CEI Daily - The TSA, California, and Crossing the Street




The TSA has shut down an exemption for private airport screeners.


Senior Counsel Hans Bader explains what has changed.


"Previously, the Screening Partnership Program allowed airports to replace government screeners with private contractors. 16 airports did so. [...] The TSA’s head said he did not see any 'clear or substantial advantage' to the TSA in allowing additional airports to use private screeners, although he said that the few other airports that already use private screeners will be allowed to continue to do so."




In 2010, 204 business left California.


Policy Analyst Brian McGraw says that California's budgetary problems are to blame.

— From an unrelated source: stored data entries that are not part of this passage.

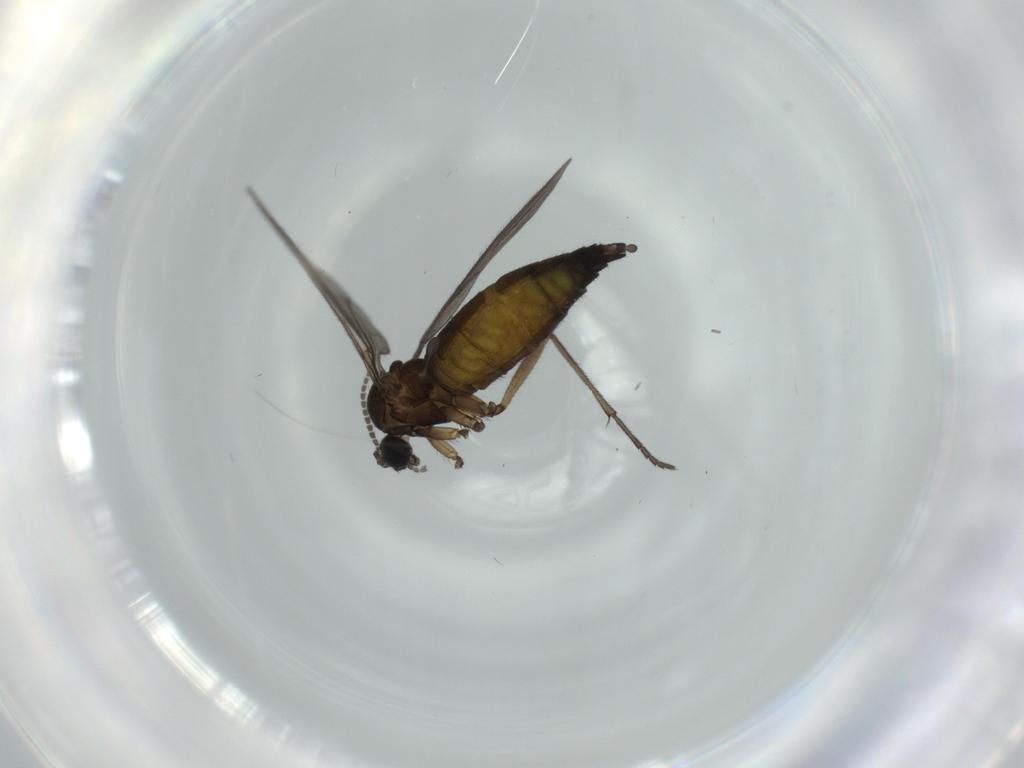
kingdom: Animalia
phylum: Arthropoda
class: Insecta
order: Diptera
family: Sciaridae
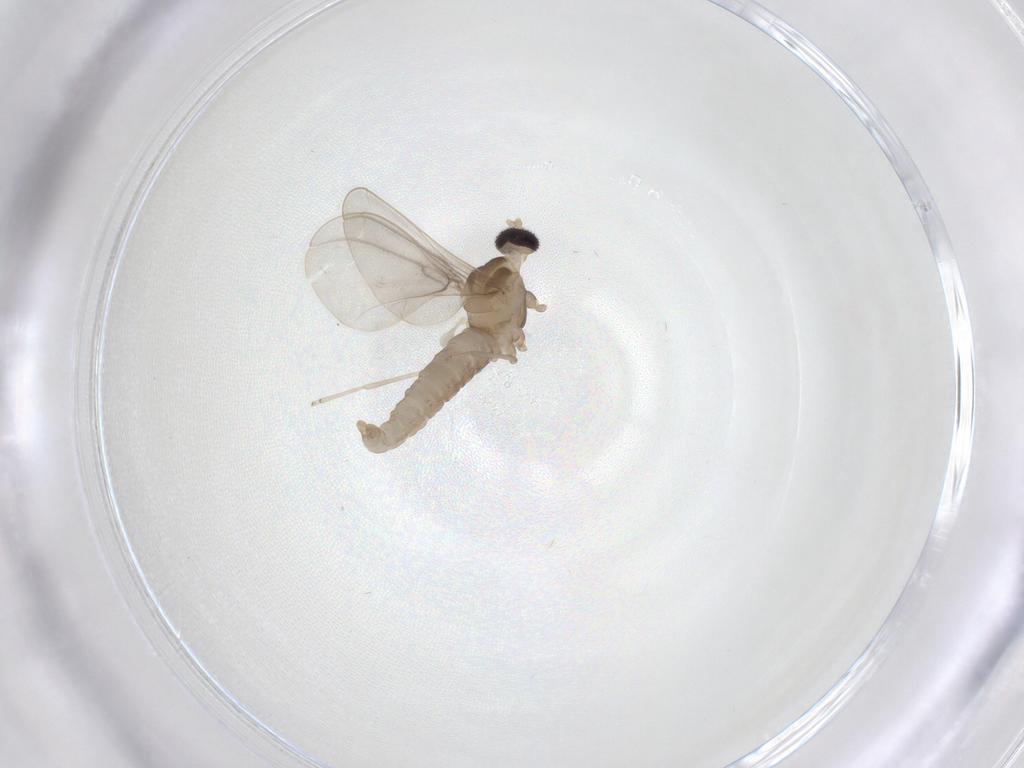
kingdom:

"Their budget deficit is projected to be $19 billion dollars, with annual unfunded pension liabilities potentially reaching $80 billion by 2012, and a law attempting to curb greenhouse gas emissions. This will almost certainly result in reduced state spending but also some form of tax increases, as we’ve seen in Illinois. Given this mess that California has gotten itself into, its not a surprise that companies are fleeing California. Unfortunately, as companies leave the situation only gets worse, and its unlikely that any of these companies have said, 'I’ll be back.'"



Crossing the Street


Three states want to make it illegal to listen to your iPod while you cross the street.


Fellow in Regulatory Studies Ryan Young says the regulations are well-intentioned, but unnecessary, and may even have negative consequences.


"Pedestrian deaths did go slightly up last year. But pedestrian deaths have been trending down for two decades, despite the rise of iPods and smartphones. Turns out that most people have enough common sense to pay more attention to traffic than their phone while crossing the street. Legislating common sense is at best redundant. But in this case, it’s actually harmful. Police departments only have so many resources to go around. All the time and manpower they spend watching people cross the street is time and manpower not spent on more serious crimes. This is a solution without a problem."